Major update release, adding significant new functionality to the Python
API and several breaking changes. All code written for the 0.1.x API
will be affected, unfortunately.

Breaking changes:

  • Sample IDs are now zero indexed. In previous versions of msprime, the
    samples were numbered from 1 to n inclusive, which is not Pythonic.
    This change has been made to make the API more usable, but will
    cause issues for existing code.
  • There is now an Ne parameter to simulate(), and recombination,
    mutation and migration rates are now all per-generation. The
    keyword arguments have been changed to recombination_rate
    and mutation_rate, which should mean that silent errors will
    be avoided. All rates in existing code will need to be
    divided by 4 as a result of this. This change was made to make
    working with recombination maps and per generation recombination
    rates easier.
  • Msprime now uses continuous values to represent coordinates, and
    the num_loci parameter has been replaced with a new length parameter
    to simulate(). Internally, a discrete recombination model is still
    used, but by default the potential number of discrete sites is
    very large and effectively continuous. True discrete recombination
    models can still be specified by using the recombination_map
    argument to simulate.
  • The population_models argument to simulate() has been removed, and
    replaced with the population_configuration and demographic_events
    parameters. This was necessary to provide the full demographic
    model.
  • The HDF5 file format has been updated to accommodate the continuous
    coordinates, along with other minor changes. As a consequence,
    simulation results will be somewhat larger.

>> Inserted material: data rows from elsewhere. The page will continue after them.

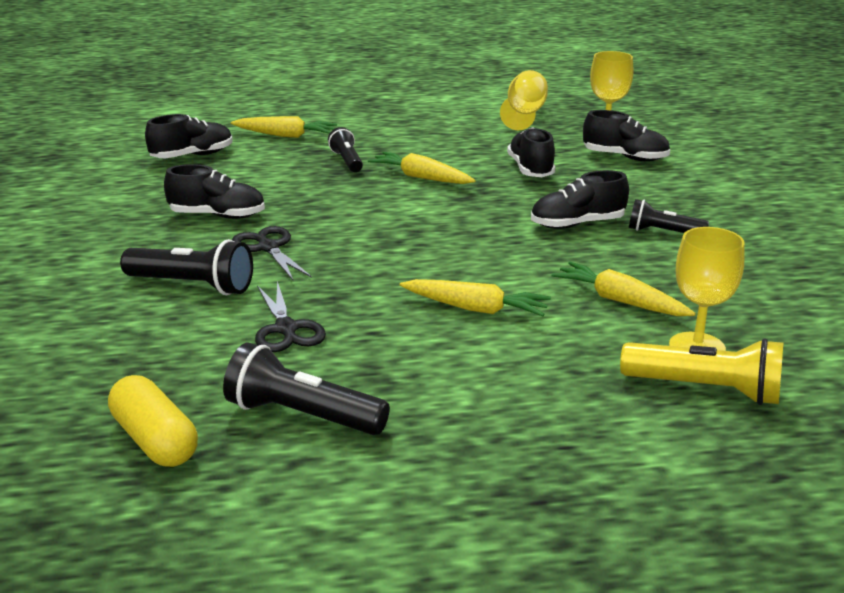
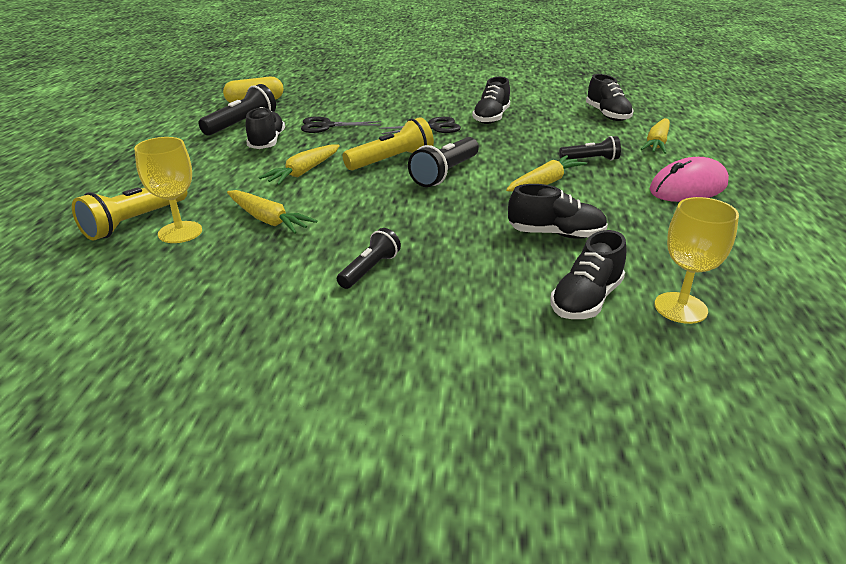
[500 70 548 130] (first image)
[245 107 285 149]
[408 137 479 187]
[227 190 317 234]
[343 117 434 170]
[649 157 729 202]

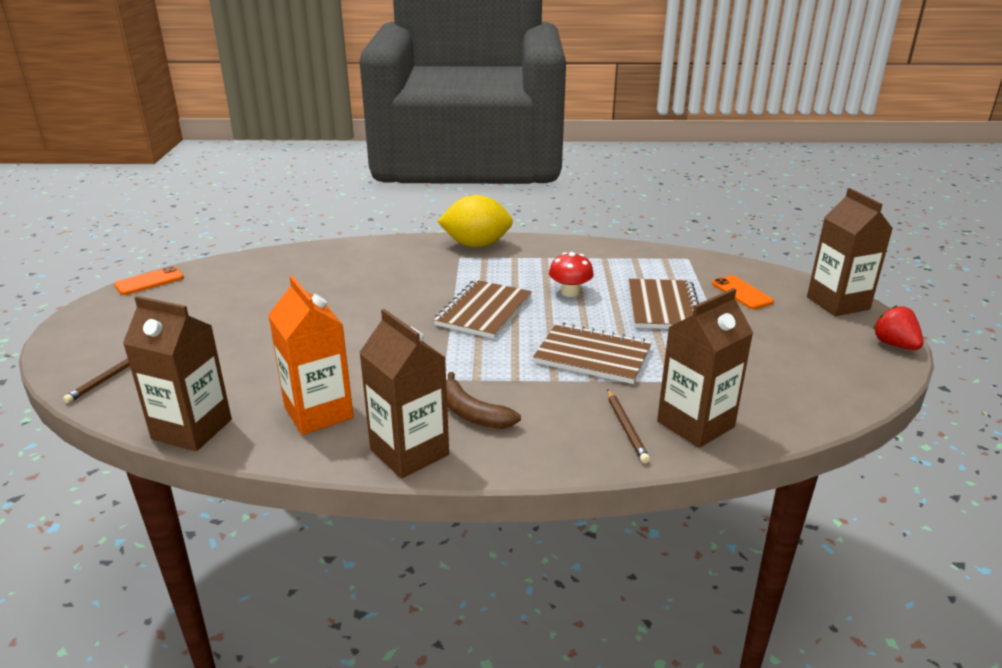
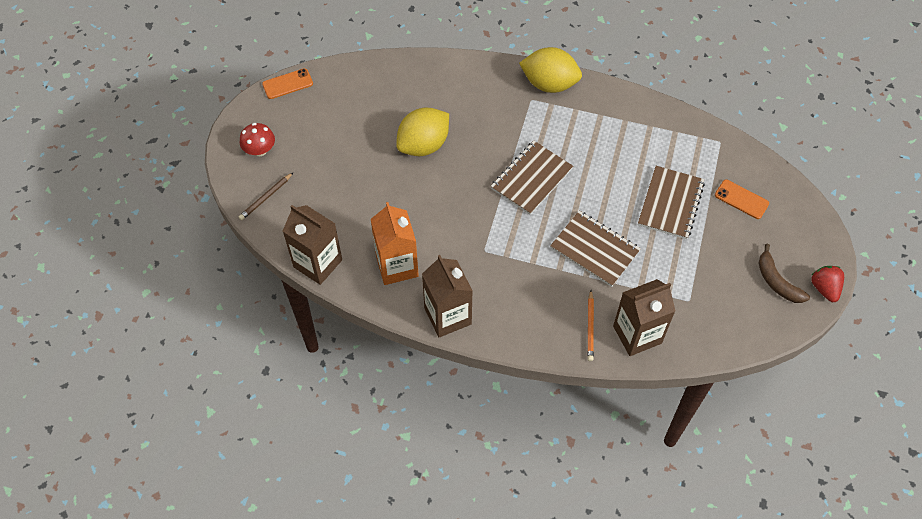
[807 188 893 316] (first image)
[240 123 275 156]
[715 180 769 219]
[758 244 810 303]
[587 290 594 361]
[396 107 449 156]

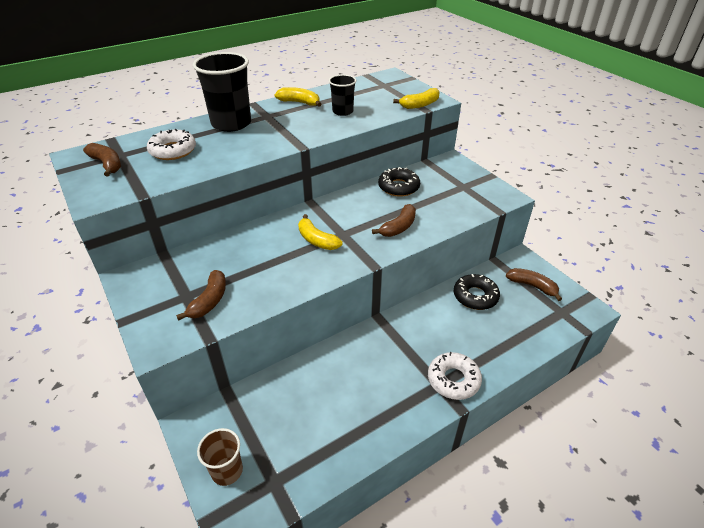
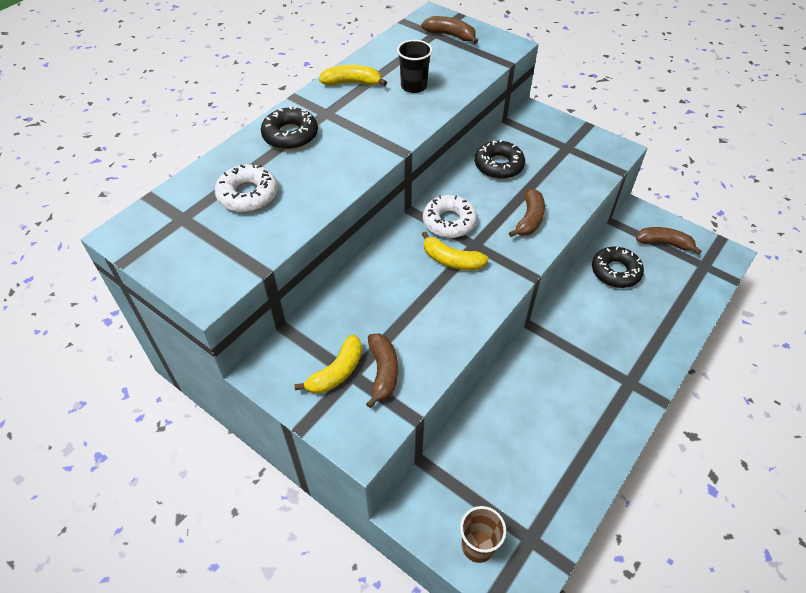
[261 106 318 150]
[294 334 362 394]
[421 16 478 44]
[423 195 477 238]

Stored simulations will
    need to be re-run and saved.
  • Removed the random_seed key from the provenance JSON strings.
  • Removed the simulate_tree() function, as it seemed to offer little
    extra value.

New features:

  • Simulation of variable recombination rates via arbitrary recombination
    maps.
  • Full support for population structure and demographic events.
  • API support for replication via the num_replicates argument to simulate().
  • Fully reworked random generation mechanisms, so that in the nominal
    case a single instance of gsl_rng is used throughout the entire
    simulation session.
  • Addition of several miscellaneous methods to the TreeSequence API.
  • Added NULL_NODE constant to make tree traversals more readable.